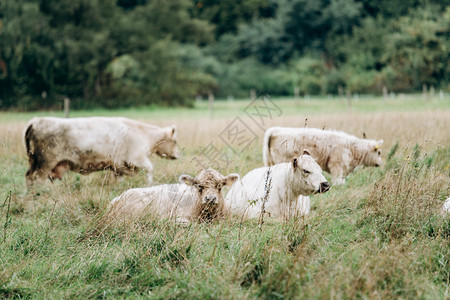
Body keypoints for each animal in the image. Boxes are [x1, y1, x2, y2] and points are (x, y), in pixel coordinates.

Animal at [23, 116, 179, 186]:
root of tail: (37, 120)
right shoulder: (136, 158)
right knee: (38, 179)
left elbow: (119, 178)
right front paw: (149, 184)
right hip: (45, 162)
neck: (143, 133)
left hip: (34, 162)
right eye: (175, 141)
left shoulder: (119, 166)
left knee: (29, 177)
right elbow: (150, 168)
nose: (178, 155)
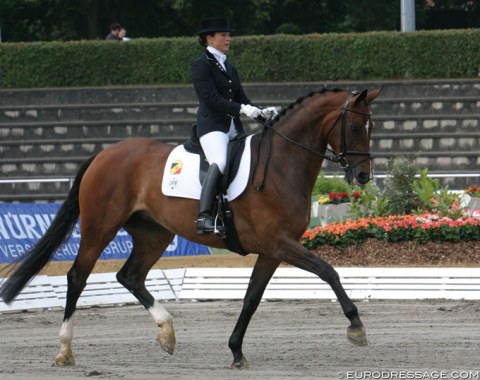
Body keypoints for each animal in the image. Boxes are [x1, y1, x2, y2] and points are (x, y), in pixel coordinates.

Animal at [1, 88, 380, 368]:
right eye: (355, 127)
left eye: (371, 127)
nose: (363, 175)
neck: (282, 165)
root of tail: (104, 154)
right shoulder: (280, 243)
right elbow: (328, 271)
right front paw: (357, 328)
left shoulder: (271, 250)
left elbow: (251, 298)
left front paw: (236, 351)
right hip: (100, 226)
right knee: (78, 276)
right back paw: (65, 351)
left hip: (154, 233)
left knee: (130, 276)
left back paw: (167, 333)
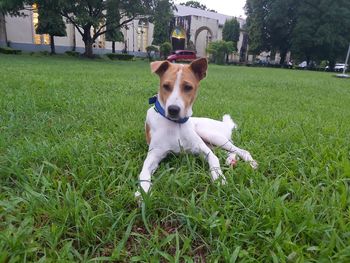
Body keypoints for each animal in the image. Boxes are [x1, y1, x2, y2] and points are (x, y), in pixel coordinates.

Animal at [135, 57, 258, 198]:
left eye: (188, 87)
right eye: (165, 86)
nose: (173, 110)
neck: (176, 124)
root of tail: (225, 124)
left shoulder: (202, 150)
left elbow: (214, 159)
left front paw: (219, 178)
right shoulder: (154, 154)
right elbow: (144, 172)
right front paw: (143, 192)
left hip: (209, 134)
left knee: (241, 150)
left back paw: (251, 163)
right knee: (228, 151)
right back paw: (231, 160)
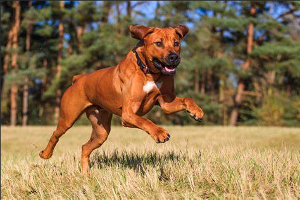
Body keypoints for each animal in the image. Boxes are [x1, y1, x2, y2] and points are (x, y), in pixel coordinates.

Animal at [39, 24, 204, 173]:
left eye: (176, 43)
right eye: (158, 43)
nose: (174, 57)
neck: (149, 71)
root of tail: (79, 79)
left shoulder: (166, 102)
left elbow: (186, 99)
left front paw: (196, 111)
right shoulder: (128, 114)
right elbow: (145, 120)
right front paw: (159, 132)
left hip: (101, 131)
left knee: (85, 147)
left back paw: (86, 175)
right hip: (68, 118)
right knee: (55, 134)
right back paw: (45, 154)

--------------------

EXERCISE DIRECTIONS: Write out each entry exactly; any pictures stay out of the copy.

RESPONSE AREA:
Body keypoints for each animal in the image. Boxes are [x1, y1, x2, y2] and points are (x, y), in pixel coordinates.

Animal at [23, 116, 179, 186]:
root of tail: (37, 120)
right shoulder: (136, 158)
right knee: (38, 179)
left elbow: (119, 178)
right front paw: (149, 184)
right hip: (45, 162)
neck: (143, 133)
left hip: (34, 162)
right eye: (175, 141)
left shoulder: (119, 166)
left knee: (29, 177)
right elbow: (150, 168)
nose: (178, 155)
Body keypoints for each animal in the image. Boxes are [x1, y1, x2, y2] and points are (x, y), in pixel coordinates.

Animal at [1, 88, 380, 368]:
right eye: (355, 127)
left eye: (371, 127)
nose: (363, 175)
neck: (282, 165)
root of tail: (104, 154)
right shoulder: (280, 243)
right elbow: (328, 271)
right front paw: (357, 328)
left shoulder: (271, 250)
left elbow: (251, 298)
left front paw: (236, 351)
right hip: (100, 226)
right knee: (78, 276)
right back paw: (65, 351)
left hip: (154, 233)
left knee: (130, 276)
left back paw: (167, 333)
Body keypoints for each animal in the image. Boxes are [x1, y1, x2, y2] and points are (x, y), in pixel coordinates.

Animal at [135, 57, 258, 198]:
left eye: (188, 87)
right eye: (165, 86)
nose: (173, 110)
neck: (176, 124)
root of tail: (225, 124)
left shoulder: (202, 150)
left elbow: (214, 159)
left front paw: (219, 178)
right shoulder: (154, 154)
right elbow: (144, 172)
right front paw: (143, 192)
left hip: (209, 134)
left knee: (241, 150)
left back paw: (251, 163)
right knee: (228, 151)
right back paw: (231, 160)
Body keypoints for each animal in the image. Boxes are [x1, y1, x2, y2] and points are (x, y), in pixel coordinates.

Animal at [39, 24, 204, 173]:
left eye: (176, 43)
right eye: (158, 43)
nose: (174, 57)
neck: (149, 71)
root of tail: (79, 79)
left shoulder: (166, 102)
left elbow: (186, 99)
left front paw: (196, 111)
right shoulder: (128, 114)
right elbow: (145, 120)
right front paw: (159, 132)
left hip: (101, 131)
left knee: (85, 147)
left back paw: (86, 175)
right hip: (68, 118)
right knee: (55, 134)
right back paw: (45, 154)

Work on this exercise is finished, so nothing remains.